LEON (1994) 
Reno's dyslexic, naive killing machine is the perfect foil for Portman's brash, vengeful victim. 
The plot A socially inadequate loner whose best mate is a houseplant reluctantly gives his 12-year-old neighbour refuge after a psychotic federal agent brutally murders her whole family. When the aggrieved girl finds out her saviour is a hitman, she insists on becoming his protege and sets her mind firmly on revenge.
So what happens? Leon's get up do sit-ups, kill somone ("no women, no children"), drink milk and go to sleep in a chair regime is no more. Despite permanently disrupting his shadowy existence ("You saved me, so now you're responsible for me"), Leon begins to train Mathilda in the ways of a "cleaner". Against a typically Besson backdrop of stylish violence and black humour, an awkward, wholly unexpected love story evolves.
Why's it a classc? Despite drinking more milk than a week-old billy goat with a hole in its throat, and wearing the kind of shoes you'd normally associate with a fat army cadet, Leon is the epitome of cool.

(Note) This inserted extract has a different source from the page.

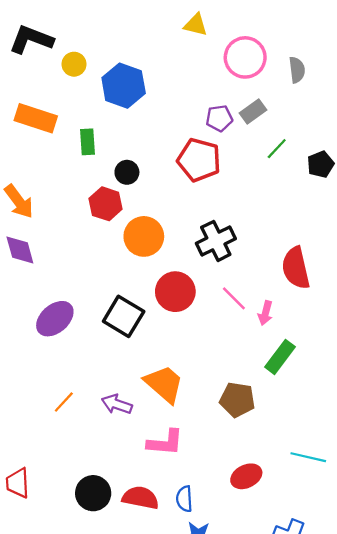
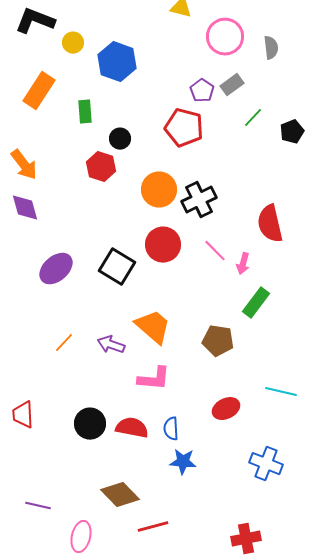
orange rectangle: (36, 118) -> (39, 91), turned -75
purple pentagon: (219, 118) -> (202, 91), turned -30
orange circle: (144, 236) -> (159, 190), moved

The "ruthless hitman with the big heart" premise is waftably cheesy but Jean Reno and Natalie Portman (in her best ever performance) lend an utterly believable sheen to what is a preposterous story. Reno's dyslexic, naive killing machine is the perfect foil for Portman's brash, vengeful victim.
Whether the message is that out of utter despair love can still be found, or that you should never mess with a man in short trousers, Leon The Professional is a total masterpiece.
Given that this version has an extra 24 minutes of footage (which go some way to explaining both why Leon is the way he is, and why his relationship with Mathilda develops to a point which offended some perplexed American test audiences) we reckon this extended edit is one of cinema's true must-sees. There's an outrageous performance from Gary Oldman as the bent, pill-popping Fed, Stansfield, another mesmerising score form Eric Serra and direction that oozes more style than Michale Caine being crushed in a vice.
Leon The Professional fuses the best bits of European and American cinema to create one of the most captivating movies of the 90s.